*** MATERIAL SUPPLIED

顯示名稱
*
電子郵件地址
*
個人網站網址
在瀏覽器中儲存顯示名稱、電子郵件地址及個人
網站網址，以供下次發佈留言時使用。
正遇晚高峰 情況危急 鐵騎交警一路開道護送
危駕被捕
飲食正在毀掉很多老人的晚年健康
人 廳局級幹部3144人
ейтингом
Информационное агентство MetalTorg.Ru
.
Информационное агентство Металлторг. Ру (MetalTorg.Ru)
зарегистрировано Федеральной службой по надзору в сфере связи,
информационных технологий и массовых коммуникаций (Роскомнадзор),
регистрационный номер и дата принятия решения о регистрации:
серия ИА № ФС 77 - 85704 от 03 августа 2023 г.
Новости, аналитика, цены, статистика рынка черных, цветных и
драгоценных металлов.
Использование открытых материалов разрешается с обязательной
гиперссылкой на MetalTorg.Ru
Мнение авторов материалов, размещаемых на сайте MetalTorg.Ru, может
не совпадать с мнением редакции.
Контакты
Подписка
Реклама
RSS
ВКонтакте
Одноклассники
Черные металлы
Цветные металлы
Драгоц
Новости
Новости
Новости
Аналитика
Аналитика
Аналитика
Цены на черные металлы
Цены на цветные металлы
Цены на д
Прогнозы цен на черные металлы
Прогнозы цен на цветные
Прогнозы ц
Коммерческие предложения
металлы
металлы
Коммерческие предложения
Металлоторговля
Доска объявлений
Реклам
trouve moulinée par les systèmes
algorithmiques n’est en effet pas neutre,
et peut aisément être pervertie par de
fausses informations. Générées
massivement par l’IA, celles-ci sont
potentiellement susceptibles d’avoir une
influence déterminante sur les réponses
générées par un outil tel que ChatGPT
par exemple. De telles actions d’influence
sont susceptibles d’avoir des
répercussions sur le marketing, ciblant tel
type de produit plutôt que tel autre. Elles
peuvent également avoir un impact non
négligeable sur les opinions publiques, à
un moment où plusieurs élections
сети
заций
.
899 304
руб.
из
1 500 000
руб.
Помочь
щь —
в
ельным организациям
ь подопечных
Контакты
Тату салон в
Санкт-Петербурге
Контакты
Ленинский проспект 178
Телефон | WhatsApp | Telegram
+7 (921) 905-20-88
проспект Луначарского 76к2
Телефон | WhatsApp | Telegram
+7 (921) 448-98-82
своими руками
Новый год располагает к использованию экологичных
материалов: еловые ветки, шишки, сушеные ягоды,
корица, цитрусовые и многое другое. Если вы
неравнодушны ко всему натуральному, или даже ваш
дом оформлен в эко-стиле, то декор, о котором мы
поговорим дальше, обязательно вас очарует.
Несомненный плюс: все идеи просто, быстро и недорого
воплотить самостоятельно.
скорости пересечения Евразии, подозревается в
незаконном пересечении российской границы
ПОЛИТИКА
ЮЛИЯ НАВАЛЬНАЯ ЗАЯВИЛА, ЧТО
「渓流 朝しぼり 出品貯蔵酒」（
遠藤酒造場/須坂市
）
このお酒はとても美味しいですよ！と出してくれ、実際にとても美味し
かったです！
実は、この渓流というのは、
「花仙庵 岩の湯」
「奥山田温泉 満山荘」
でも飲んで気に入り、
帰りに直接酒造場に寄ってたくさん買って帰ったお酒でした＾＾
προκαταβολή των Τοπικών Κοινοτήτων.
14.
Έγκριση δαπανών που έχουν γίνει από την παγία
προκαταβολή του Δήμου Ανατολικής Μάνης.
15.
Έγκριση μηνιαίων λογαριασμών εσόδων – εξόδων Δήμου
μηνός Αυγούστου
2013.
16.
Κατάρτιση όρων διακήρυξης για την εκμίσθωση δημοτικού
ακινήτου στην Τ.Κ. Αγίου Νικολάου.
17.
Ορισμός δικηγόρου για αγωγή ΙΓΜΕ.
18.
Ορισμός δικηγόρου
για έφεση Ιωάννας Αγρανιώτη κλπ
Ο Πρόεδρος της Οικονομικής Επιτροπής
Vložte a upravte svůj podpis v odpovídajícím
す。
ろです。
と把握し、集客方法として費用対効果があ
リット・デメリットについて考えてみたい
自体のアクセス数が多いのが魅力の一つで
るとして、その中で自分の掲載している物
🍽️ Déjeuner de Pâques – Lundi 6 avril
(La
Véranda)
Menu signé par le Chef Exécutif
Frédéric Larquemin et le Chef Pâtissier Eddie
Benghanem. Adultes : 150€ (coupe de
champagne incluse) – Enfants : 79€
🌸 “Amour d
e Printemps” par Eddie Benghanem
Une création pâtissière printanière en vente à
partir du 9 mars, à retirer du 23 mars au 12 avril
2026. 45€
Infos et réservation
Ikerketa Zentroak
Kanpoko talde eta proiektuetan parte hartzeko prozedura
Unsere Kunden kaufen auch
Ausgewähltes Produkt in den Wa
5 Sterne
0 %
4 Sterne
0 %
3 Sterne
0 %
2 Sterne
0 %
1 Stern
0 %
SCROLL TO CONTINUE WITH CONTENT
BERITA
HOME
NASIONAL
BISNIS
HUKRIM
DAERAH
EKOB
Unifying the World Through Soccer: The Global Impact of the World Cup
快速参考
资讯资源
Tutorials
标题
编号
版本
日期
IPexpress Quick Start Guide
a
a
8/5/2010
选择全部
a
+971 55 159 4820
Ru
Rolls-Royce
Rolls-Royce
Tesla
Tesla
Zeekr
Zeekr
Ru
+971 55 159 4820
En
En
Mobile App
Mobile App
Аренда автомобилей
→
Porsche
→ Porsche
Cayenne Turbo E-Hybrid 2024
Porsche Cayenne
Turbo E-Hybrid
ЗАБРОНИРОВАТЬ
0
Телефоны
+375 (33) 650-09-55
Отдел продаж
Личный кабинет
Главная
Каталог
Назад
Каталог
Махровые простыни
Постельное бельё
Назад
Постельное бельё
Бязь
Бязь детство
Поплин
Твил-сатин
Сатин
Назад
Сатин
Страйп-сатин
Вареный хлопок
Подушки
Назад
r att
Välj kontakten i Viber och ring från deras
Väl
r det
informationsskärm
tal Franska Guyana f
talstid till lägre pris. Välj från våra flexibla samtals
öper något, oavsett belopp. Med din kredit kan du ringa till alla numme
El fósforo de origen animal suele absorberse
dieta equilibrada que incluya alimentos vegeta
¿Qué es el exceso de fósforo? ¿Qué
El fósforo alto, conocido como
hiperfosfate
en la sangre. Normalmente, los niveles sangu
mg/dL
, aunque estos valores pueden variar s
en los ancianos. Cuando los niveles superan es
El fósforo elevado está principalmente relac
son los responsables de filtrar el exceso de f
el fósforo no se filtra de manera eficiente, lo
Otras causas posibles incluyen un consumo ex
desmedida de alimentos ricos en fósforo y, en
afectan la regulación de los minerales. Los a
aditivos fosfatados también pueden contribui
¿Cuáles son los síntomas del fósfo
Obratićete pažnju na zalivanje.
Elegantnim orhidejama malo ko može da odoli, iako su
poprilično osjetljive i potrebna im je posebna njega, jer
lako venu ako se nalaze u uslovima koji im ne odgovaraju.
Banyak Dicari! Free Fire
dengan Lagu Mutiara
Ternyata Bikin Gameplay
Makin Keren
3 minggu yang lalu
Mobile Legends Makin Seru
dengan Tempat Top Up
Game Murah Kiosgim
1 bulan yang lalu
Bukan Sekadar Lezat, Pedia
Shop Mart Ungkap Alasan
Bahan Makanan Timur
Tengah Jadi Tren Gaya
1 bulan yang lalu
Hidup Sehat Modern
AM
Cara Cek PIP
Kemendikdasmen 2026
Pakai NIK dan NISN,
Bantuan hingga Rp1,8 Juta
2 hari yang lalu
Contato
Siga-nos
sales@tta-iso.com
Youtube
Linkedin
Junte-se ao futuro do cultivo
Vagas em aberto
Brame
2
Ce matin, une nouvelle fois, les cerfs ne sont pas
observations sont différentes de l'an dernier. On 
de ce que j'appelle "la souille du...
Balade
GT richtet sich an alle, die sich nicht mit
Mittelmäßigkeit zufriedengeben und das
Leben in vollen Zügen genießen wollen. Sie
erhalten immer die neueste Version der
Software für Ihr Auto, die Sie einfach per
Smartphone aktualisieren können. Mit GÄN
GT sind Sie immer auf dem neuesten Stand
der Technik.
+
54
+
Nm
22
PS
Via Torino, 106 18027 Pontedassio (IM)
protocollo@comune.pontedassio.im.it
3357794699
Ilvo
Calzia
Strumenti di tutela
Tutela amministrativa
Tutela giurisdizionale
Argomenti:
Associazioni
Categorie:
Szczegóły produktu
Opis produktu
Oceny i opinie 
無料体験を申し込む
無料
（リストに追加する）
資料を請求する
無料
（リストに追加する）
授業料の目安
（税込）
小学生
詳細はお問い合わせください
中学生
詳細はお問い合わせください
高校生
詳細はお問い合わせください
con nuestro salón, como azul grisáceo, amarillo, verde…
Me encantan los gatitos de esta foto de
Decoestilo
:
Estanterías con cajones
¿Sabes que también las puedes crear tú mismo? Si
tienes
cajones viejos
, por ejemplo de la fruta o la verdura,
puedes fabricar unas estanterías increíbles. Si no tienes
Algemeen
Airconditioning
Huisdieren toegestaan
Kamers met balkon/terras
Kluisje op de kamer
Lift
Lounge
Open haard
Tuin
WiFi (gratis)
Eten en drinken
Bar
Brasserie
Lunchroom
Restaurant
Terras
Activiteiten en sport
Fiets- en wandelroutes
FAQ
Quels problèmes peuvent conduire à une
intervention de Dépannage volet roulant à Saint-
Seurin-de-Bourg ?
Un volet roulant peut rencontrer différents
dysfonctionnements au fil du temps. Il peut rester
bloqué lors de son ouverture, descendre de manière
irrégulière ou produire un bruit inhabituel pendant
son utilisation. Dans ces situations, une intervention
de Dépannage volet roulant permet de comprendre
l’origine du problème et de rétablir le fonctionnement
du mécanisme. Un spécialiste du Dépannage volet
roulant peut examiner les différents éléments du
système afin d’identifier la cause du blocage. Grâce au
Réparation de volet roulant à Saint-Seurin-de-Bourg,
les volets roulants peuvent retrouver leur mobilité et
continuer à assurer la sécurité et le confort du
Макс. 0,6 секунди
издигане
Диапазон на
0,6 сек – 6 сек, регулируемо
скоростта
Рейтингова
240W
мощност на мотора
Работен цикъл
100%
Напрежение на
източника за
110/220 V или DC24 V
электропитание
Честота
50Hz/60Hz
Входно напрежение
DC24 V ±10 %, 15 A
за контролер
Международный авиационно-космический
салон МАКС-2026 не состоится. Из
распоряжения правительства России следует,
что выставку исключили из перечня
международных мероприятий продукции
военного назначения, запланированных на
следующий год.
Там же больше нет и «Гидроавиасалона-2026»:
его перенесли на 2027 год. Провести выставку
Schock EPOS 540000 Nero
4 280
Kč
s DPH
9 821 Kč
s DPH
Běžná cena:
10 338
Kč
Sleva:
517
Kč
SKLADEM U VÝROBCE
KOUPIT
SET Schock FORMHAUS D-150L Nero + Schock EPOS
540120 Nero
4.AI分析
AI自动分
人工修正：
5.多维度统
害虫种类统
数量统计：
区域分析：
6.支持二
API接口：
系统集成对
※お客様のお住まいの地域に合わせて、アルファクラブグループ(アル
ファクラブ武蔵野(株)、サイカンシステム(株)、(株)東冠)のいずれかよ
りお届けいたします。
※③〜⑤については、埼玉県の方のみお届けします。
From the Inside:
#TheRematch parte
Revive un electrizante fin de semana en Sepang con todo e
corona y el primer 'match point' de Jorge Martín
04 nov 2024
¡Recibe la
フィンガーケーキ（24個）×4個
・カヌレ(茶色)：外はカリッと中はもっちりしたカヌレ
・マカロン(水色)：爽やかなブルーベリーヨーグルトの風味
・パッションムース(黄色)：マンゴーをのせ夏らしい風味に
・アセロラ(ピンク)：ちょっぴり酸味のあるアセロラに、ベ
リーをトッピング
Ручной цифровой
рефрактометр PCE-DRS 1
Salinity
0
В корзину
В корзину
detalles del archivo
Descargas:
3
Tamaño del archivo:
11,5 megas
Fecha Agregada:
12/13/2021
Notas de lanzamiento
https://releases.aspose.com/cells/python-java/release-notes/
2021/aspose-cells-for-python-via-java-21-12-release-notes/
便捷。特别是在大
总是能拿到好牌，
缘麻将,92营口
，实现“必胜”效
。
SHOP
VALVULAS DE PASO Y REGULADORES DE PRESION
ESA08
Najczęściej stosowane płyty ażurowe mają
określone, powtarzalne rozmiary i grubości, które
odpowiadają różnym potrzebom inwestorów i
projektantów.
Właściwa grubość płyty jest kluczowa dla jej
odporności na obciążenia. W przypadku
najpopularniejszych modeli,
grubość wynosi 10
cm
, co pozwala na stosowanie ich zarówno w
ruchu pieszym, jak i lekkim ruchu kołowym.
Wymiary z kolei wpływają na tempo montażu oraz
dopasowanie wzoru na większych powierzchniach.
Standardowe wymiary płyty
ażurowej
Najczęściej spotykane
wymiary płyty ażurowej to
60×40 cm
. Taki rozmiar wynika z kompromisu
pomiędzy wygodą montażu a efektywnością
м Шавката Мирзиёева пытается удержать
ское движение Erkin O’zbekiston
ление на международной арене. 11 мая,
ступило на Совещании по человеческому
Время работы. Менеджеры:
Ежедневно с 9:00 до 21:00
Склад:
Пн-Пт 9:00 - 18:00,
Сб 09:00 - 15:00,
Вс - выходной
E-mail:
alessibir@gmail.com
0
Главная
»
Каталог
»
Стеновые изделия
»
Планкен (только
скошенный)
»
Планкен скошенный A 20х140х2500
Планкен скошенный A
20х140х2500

******

WHAT IS BEING ASKED: Recast the lines of the data as a JSON list of strings, one string per line and with blank lines left out. Begin at the very first line and go through the line containing "générées par un outil tel que ChatGPT", including both ends.

WRITTEN REPLY:
[
  "顯示名稱",
  "*",
  "電子郵件地址",
  "*",
  "個人網站網址",
  "在瀏覽器中儲存顯示名稱、電子郵件地址及個人",
  "網站網址，以供下次發佈留言時使用。",
  "正遇晚高峰 情況危急 鐵騎交警一路開道護送",
  "危駕被捕",
  "飲食正在毀掉很多老人的晚年健康",
  "人 廳局級幹部3144人",
  "ейтингом",
  "Информационное агентство MetalTorg.Ru",
  ".",
  "Информационное агентство Металлторг. Ру (MetalTorg.Ru)",
  "зарегистрировано Федеральной службой по надзору в сфере связи,",
  "информационных технологий и массовых коммуникаций (Роскомнадзор),",
  "регистрационный номер и дата принятия решения о регистрации:",
  "серия ИА № ФС 77 - 85704 от 03 августа 2023 г.",
  "Новости, аналитика, цены, статистика рынка черных, цветных и",
  "драгоценных металлов.",
  "Использование открытых материалов разрешается с обязательной",
  "гиперссылкой на MetalTorg.Ru",
  "Мнение авторов материалов, размещаемых на сайте MetalTorg.Ru, может",
  "не совпадать с мнением редакции.",
  "Контакты",
  "Подписка",
  "Реклама",
  "RSS",
  "ВКонтакте",
  "Одноклассники",
  "Черные металлы",
  "Цветные металлы",
  "Драгоц",
  "Новости",
  "Новости",
  "Новости",
  "Аналитика",
  "Аналитика",
  "Аналитика",
  "Цены на черные металлы",
  "Цены на цветные металлы",
  "Цены на д",
  "Прогнозы цен на черные металлы",
  "Прогнозы цен на цветные",
  "Прогнозы ц",
  "Коммерческие предложения",
  "металлы",
  "металлы",
  "Коммерческие предложения",
  "Металлоторговля",
  "Доска объявлений",
  "Реклам",
  "trouve moulinée par les systèmes",
  "algorithmiques n’est en effet pas neutre,",
  "et peut aisément être pervertie par de",
  "fausses informations. Générées",
  "massivement par l’IA, celles-ci sont",
  "potentiellement susceptibles d’avoir une",
  "influence déterminante sur les réponses",
  "générées par un outil tel que ChatGPT"
]